Left/right on the D-pad will select a different digit for you to play with. You need to set all four to get a unique address. This is why it's called "a dialer" - you pick up numbers to try out. Simple. Each and every possible combination from 0x0000 to 0x3fff has to be tested.
Once all digits are set, press A to test your combination.
At this point several things can happen:
- VMU will freeze. Reset it via hole on it's back or cut and re-apply power.
- VMU will reset itself. Saves you the trouble.
- Control will actually return to the mini-game program - this is rare, though. You'll see something like this:
http://pics.livejournal.com/dknute/pic/000c3636/s320x240
Every time the VMU doesn't die, the program will test the buffer to see what's in it. If it's not interesting, it'll say "BAD" and print out a value. NOW PAY ATTENTION, THIS IS IMPORTANT: if the value is "77", ignore it and keep trying with different address. If it's "FF", write down the address and once you're done with testing for the time being, send me a list of those addresses. If you see any other number, especially if you see "2A" and/or "BAD" does not show up with the number, tell me about it ASAP. That's what we're looking for.
- On a very rare occasion a small group of addresses will execute BIOS built-in FLASH write routine. This will most likely corrupt the VMU and you'll need to flash it again via Dreamcast. Happens.

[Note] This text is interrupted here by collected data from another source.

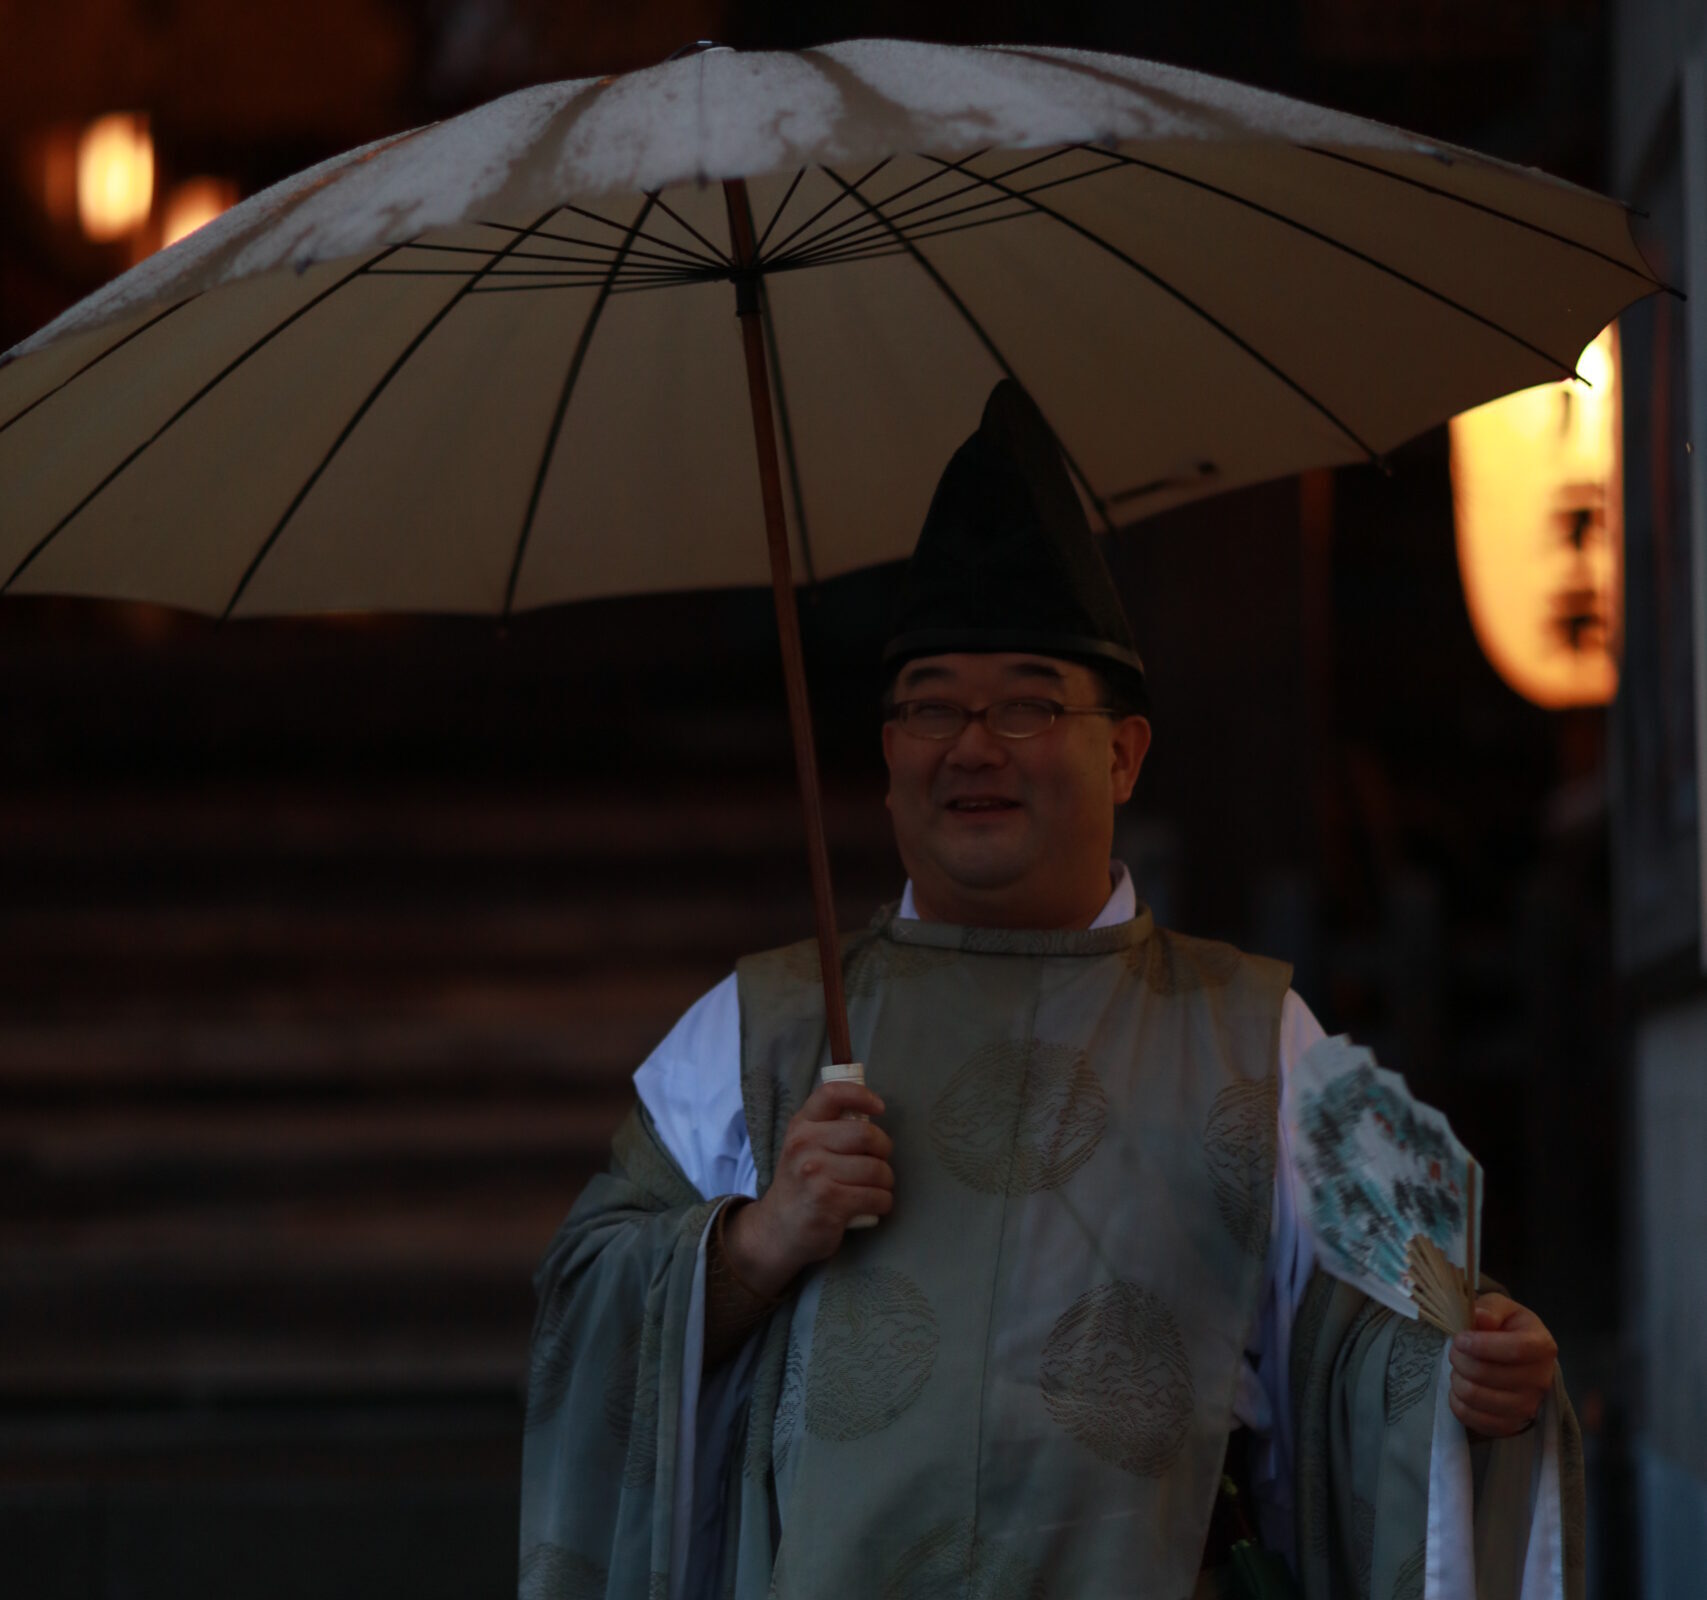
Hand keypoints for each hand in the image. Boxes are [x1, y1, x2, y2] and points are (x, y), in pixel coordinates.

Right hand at [722, 1080, 893, 1298]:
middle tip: (878, 1163)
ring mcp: (815, 1174)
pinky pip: (876, 1197)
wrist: (776, 1231)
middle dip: (884, 1150)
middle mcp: (804, 1145)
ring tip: (875, 1189)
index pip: (832, 1093)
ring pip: (876, 1169)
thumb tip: (871, 1111)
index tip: (879, 1108)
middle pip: (867, 1135)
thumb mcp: (804, 1148)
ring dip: (886, 1183)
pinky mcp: (828, 1202)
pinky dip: (883, 1203)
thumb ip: (829, 1128)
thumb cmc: (800, 1186)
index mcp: (801, 1126)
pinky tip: (872, 1206)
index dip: (862, 1095)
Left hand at [1448, 1294, 1557, 1438]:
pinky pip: (1477, 1421)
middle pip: (1489, 1375)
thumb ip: (1490, 1308)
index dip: (1482, 1345)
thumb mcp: (1500, 1308)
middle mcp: (1541, 1379)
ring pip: (1478, 1398)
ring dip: (1458, 1381)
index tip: (1459, 1339)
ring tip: (1458, 1369)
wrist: (1514, 1355)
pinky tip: (1459, 1390)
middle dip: (1460, 1360)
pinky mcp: (1513, 1424)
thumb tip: (1480, 1317)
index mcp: (1542, 1346)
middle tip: (1454, 1351)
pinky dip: (1459, 1404)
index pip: (1516, 1349)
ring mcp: (1529, 1406)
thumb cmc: (1505, 1328)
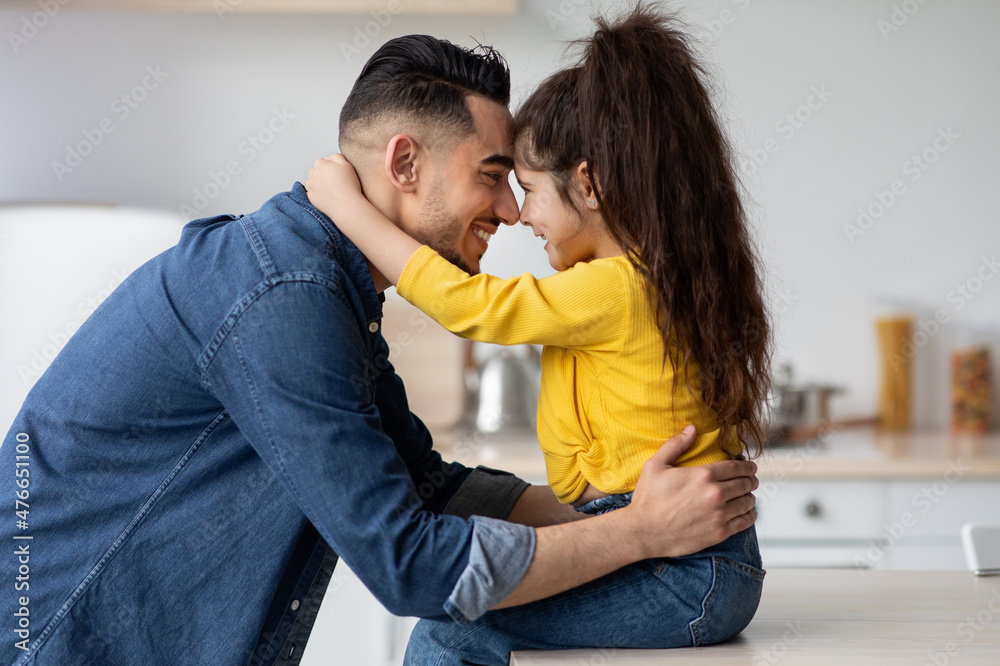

That's about it. Don't go over 0x4000, no point. If you want to help, contact me first via mail or comments - I will ask you about your VMU version and will assign you a range of numbers that needs to be tested in the first place. This way we won't have several people doing the same thing in vain.
Footnotes:
- Yes, each and every address has to be tested. No skipping. We're hunting for 3 or 4 values out of 16384, we can't afford even smallest gaps in the search pattern.
- Once you set a number, you can press B once and it will be stored in the FLASH and recalled after reset. "FB" will appear on the screen to tell you it has happened. DO NOT USE THIS TOO OFTEN, for FLASH memory can only be written 1000-10000 times before it stops working. I use it every 64 numbers (0x40 in hex) to keep track of my progress.
- Keep notes. If you make a pause and forget what was the last number you've tried, go back to the number you're sure about. Or else you risk skipping something important.
- Because 95% attempts end up in hang or reset, this is really slow and boring thing to do. But if 20 or so people were to help out, we could cover all range in just few days.